Once I met my contact any sense of cloak-and-dagger illictness disappeared.  My contact was a charming gap-toothed man with a well-tended afro who introduced himself as Mario.  He apologized for being out of it, saying he just woke up.  "Gears are starting to turn," he threw out at one point, as he described how to brew kombucha.  He briefly outlined the steps involved, I acknowledged what he said, and promptly forgot it all.  I think he and I both knew that although I had no idea what to do with the bacteria thing he was about to give me, I would shortly know everything the internet had to tell me on the subject.  Nevertheless, I learned from him that the oils in soap can be harmful to the mother, so you should rinse your clean hands with vinegar before touching it, and that it would take at least five tea bags to make.  This exchange happened underneath Mario's carport; sitting on the hood of a faded black Mustang was a one gallon jar full of apple cider vinegar and bacon fat.  At least that's what it looked like.  In actually it was layers of these kombucha colonies floating in the fermented tea that is so excellent for you.

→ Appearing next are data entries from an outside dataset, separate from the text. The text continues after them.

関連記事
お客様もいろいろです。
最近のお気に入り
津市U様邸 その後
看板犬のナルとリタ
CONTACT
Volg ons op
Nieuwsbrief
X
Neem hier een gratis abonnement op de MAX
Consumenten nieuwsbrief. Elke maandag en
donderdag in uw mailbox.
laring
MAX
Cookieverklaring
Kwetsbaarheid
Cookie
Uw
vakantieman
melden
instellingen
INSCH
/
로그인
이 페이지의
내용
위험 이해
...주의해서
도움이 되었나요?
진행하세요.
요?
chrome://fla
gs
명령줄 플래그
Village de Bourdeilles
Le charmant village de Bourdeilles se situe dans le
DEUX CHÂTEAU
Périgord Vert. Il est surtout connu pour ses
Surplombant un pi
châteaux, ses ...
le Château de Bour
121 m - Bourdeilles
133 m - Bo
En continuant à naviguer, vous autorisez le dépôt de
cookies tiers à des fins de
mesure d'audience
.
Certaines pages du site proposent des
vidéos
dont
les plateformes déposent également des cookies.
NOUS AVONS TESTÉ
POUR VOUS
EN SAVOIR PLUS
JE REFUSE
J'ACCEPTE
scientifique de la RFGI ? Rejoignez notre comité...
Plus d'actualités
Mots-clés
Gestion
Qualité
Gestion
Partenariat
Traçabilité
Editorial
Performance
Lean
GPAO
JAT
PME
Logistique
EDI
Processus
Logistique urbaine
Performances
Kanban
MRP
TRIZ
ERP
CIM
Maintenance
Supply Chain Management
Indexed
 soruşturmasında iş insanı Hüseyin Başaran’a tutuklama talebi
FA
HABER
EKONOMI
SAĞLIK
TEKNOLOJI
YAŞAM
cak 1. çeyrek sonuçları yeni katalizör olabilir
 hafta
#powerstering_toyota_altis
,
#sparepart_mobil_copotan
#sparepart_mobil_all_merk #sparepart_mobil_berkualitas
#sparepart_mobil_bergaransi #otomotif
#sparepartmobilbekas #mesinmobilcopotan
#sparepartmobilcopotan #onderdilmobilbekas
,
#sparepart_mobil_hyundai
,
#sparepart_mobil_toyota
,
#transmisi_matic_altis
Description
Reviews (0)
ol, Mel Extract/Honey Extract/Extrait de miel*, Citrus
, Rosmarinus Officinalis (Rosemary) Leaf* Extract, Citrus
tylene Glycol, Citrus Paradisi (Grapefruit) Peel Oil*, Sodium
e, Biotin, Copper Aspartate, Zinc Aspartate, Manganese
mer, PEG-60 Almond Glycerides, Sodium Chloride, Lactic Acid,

The tupperware container I brought was totally inadequate for the thick white waxy thing Mario gave me.  It was a yogurt container-sized takeout tub leftover from pho, and it turns out the lid I had didn't match it.  Thus was I was forced to drive home holding an open container of quite vinegary smelling starter tea with an awkwardly folded kombucha mother sticking out.  Luckily I never had to make any abrupt stops, and I made it home without incident.

I'm pretty excited about this.  I love drinking kombucha.  It makes my body feel really happy.  It's good for your digestive system and your skin and your hair and your appetite and your immune system.  It's totally weird.  And I'm totally into it.  I'll tell you more about this experience for sure.  In the meantime, try a bottle.  It's expensive (which is why I want to brew it myself), and it's different, but it will totally grow on you - literally (get it? Cause it's a living organism).  And just think, in a few short months, you'll have a new hookup for sweet little kombucha babies.